• ACTIVITY: Copy each line of the entries beneath that contains the word "שונה".
*** Opening of AVAILABLE DATA ***
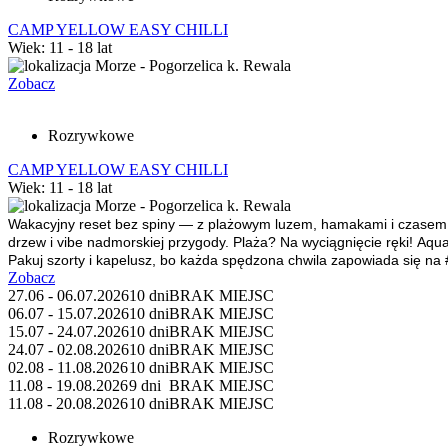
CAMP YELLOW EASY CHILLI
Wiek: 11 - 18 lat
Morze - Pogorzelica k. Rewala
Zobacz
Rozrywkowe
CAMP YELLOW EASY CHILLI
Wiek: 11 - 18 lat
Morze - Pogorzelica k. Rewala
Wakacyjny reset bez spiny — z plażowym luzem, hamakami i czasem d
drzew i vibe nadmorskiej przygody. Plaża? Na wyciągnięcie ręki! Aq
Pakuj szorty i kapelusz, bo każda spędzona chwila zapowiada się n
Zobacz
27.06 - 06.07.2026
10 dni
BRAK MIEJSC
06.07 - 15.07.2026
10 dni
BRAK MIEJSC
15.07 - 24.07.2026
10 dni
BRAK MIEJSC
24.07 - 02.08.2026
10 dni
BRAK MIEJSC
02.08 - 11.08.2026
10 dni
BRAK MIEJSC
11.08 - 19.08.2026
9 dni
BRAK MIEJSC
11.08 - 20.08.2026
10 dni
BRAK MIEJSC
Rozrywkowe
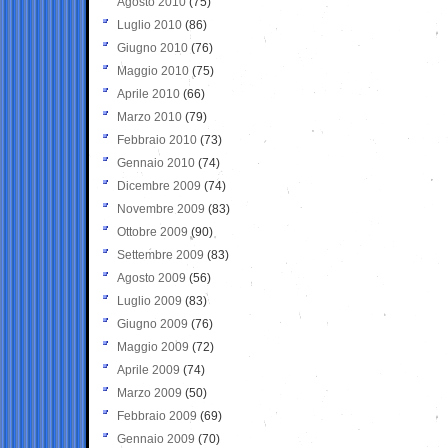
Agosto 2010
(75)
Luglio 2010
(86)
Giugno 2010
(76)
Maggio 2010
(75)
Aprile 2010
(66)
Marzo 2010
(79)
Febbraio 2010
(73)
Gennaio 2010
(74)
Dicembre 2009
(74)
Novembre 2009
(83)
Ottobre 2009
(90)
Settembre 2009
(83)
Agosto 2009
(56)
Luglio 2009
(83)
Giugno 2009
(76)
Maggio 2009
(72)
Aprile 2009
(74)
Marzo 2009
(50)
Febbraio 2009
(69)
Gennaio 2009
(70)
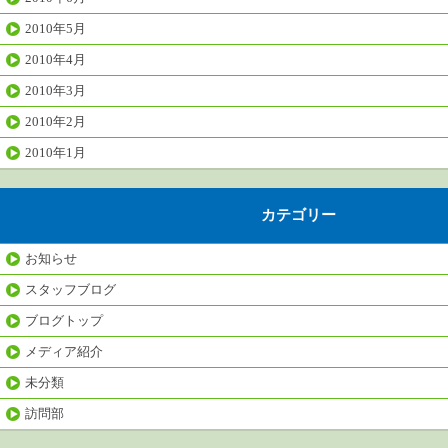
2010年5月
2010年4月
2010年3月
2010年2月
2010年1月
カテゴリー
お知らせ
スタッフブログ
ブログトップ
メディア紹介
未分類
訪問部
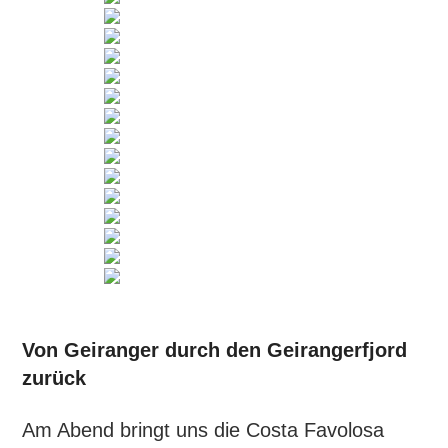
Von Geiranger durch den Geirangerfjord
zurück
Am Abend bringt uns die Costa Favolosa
*** Close of AVAILABLE DATA ***
*** Opening of AVAILABLE DATA ***
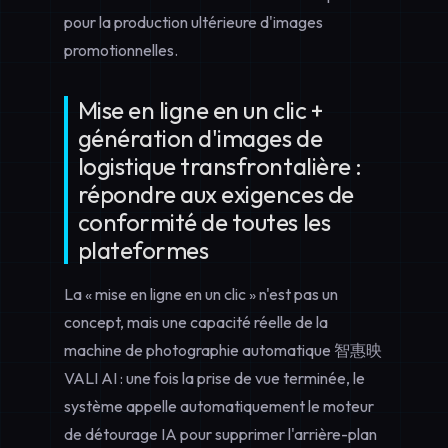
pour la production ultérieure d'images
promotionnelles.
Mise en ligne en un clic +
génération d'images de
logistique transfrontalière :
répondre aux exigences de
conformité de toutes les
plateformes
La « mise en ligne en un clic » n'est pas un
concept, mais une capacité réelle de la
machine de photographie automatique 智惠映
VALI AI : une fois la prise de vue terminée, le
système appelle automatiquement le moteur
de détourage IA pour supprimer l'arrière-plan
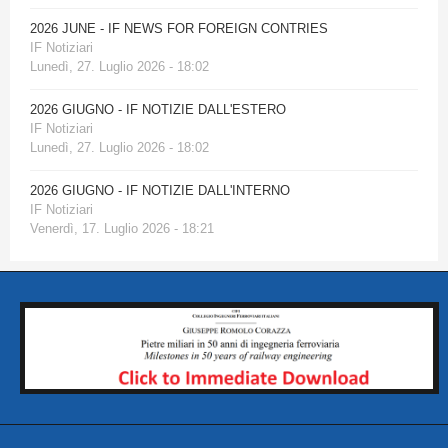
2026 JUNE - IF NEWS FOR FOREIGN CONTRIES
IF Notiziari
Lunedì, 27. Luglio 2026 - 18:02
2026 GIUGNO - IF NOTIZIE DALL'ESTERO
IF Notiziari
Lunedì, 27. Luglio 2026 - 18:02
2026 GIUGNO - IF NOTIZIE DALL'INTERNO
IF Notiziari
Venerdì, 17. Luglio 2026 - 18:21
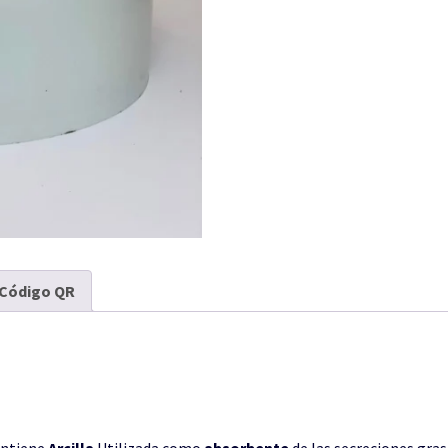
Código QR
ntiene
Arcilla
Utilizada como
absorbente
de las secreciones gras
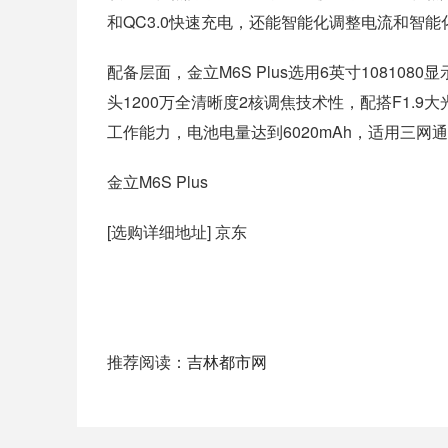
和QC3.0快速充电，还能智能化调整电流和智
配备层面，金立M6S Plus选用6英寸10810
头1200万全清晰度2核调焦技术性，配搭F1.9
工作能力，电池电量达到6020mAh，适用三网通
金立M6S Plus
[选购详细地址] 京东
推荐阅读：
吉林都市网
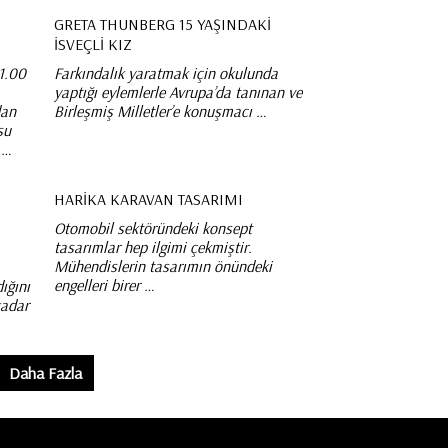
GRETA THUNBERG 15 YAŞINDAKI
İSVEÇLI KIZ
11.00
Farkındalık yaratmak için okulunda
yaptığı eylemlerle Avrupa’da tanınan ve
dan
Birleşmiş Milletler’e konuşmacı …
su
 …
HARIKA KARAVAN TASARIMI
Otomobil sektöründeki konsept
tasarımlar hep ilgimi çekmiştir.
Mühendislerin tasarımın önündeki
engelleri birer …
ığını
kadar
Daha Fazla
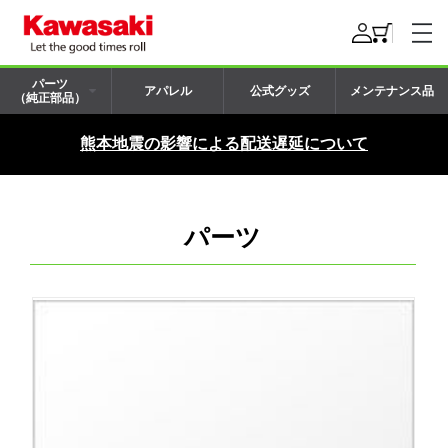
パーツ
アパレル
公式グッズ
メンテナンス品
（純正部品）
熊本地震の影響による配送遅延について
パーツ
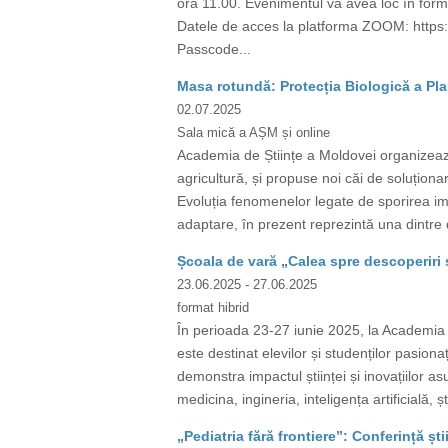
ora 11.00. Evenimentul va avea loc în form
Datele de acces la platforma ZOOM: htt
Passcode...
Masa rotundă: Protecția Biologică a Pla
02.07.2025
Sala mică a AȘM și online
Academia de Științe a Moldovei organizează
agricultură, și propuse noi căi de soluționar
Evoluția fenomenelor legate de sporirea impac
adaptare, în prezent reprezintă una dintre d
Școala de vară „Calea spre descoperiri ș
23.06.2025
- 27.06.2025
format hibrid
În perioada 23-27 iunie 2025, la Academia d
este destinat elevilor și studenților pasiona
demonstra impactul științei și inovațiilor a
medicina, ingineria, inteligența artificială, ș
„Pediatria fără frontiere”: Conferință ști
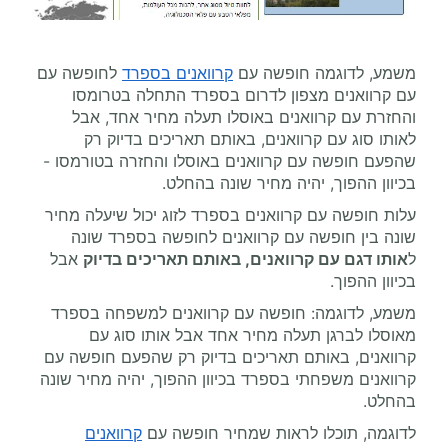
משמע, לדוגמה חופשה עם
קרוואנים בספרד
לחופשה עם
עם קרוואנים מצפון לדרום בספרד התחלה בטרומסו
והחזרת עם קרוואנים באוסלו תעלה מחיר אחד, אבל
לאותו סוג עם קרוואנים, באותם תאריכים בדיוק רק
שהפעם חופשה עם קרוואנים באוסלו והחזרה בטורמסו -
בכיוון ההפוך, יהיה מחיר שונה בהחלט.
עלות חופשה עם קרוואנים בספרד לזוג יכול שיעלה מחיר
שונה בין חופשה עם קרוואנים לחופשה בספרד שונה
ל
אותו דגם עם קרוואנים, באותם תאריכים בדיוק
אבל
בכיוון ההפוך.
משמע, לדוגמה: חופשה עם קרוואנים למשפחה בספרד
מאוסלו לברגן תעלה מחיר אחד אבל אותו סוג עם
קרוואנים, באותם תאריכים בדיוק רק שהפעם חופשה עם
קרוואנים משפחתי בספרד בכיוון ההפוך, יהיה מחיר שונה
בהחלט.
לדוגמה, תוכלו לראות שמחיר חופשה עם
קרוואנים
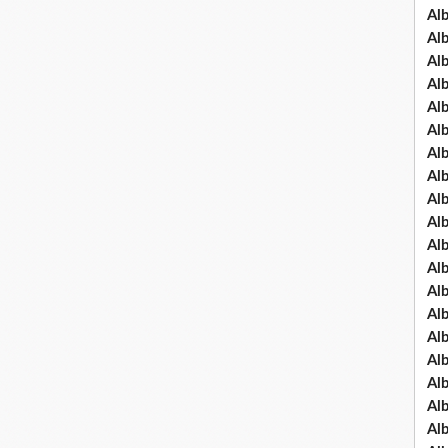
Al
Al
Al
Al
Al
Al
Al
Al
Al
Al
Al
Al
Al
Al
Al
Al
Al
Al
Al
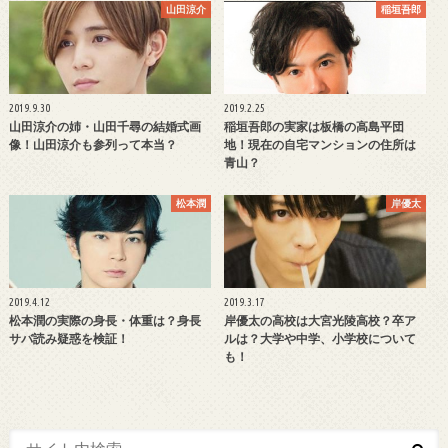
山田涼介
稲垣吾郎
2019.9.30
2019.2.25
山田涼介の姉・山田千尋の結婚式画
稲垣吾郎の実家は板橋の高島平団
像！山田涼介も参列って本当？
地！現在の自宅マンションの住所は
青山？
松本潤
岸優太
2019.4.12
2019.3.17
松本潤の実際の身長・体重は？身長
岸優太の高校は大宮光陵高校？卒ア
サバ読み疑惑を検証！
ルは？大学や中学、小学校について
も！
*** Close of AVAILABLE DATA ***
• SOLVED PROBLEM:
בכיוון ההפוך, יהיה מחיר שונה בהחלט.
שונה בין חופשה עם קרוואנים לחופשה בספרד שונה
קרוואנים משפחתי בספרד בכיוון ההפוך, יהיה מחיר שונה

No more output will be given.